Father Paul Redington’s black cassock billowed as he moved down the aisle toward the altar at the back of the temple. He felt a maelstrom of emotions like nothing before in his experience. He had just finished preparations for the dreaded meeting that was to come. Since receiving the message this very morning
that the chosen ones were on the run things had happened fast. He had first notified the members. All were in transit and would arrive by nightfall. Preparations had been made to receive them; food, drink, comfortable accommodations.

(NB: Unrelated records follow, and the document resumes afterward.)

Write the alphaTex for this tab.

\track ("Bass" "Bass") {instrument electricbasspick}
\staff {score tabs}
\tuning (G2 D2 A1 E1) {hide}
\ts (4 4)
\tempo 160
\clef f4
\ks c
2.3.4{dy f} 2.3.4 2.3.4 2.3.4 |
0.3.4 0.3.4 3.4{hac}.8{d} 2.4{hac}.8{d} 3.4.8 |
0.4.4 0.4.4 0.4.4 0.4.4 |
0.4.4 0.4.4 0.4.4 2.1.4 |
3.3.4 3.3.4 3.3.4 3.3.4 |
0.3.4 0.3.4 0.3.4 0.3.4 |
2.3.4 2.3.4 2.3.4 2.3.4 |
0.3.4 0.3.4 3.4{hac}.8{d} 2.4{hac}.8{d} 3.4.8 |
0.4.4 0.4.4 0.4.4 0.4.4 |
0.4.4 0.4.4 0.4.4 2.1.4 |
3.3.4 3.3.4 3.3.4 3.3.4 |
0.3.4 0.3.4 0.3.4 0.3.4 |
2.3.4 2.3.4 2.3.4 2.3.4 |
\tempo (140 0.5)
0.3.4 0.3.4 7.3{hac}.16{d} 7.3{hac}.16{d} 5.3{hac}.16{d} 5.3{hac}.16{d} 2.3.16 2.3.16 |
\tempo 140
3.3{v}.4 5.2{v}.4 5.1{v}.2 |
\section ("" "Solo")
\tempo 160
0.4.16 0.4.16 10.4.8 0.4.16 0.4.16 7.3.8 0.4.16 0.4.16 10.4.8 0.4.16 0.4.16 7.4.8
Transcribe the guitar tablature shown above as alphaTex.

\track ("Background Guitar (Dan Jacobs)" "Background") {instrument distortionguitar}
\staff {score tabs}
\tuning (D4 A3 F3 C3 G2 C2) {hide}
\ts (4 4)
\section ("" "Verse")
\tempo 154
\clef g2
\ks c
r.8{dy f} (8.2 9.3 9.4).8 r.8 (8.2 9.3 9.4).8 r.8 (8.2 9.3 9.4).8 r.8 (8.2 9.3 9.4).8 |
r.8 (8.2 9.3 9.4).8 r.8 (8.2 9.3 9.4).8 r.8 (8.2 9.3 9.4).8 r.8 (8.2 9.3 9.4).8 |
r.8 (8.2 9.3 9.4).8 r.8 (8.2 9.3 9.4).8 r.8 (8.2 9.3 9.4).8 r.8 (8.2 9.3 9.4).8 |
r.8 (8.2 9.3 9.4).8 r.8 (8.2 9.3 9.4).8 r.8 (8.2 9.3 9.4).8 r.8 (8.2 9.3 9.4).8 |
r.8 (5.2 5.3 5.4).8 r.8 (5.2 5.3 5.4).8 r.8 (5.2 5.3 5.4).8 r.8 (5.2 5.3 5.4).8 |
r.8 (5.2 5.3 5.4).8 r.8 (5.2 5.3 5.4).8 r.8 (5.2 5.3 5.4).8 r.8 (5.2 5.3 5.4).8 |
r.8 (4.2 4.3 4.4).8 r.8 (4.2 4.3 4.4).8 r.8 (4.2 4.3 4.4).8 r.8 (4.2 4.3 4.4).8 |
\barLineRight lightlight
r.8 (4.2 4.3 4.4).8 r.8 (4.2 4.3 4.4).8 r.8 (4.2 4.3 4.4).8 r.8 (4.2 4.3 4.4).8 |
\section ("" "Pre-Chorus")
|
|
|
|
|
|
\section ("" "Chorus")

He knew that it would be difficult
to convince them of his intentions, but in the final analysis it would not matter. He had already made his decision, and he would carry out his plan with or without their consent. Everything else was purely academic. The consequences of non-action would far outweigh the life of one old priest. He’d lived a reasonably good life and he knew it was time to pass the burden. He had understood from the very beginning that the object was not his to keep; it was never meant for him. He was merely its custodian—one in a long line of custodians that went far back into the dim recesses of Christianity—until its rightful owner came forward to claim it. He must prove once and for all that the time of judgment was near and that man had better stand up to the challenges ahead or be forever lost. And if mankind’s only hope was the young man and the child then Redington must find him before they did, because the father was the child’s only hope of survival.

He reached the altar, picking the artifact out of his pocket, staring at it. After all these years he had never lost the sense of awe the object instilled in him. It began vibrating almost immediately upon contact with his flesh. He’d stopped wearing it around his neck three months before when it had begun causing him pain. He knew what the pain meant, of course; it was telling him that he must let it go, that it was time for it to be passed. He knelt at the altar, the vibrating artifact clutched tightly in his fist. As he began the prayer his blood began to flow, and the pain somehow felt right.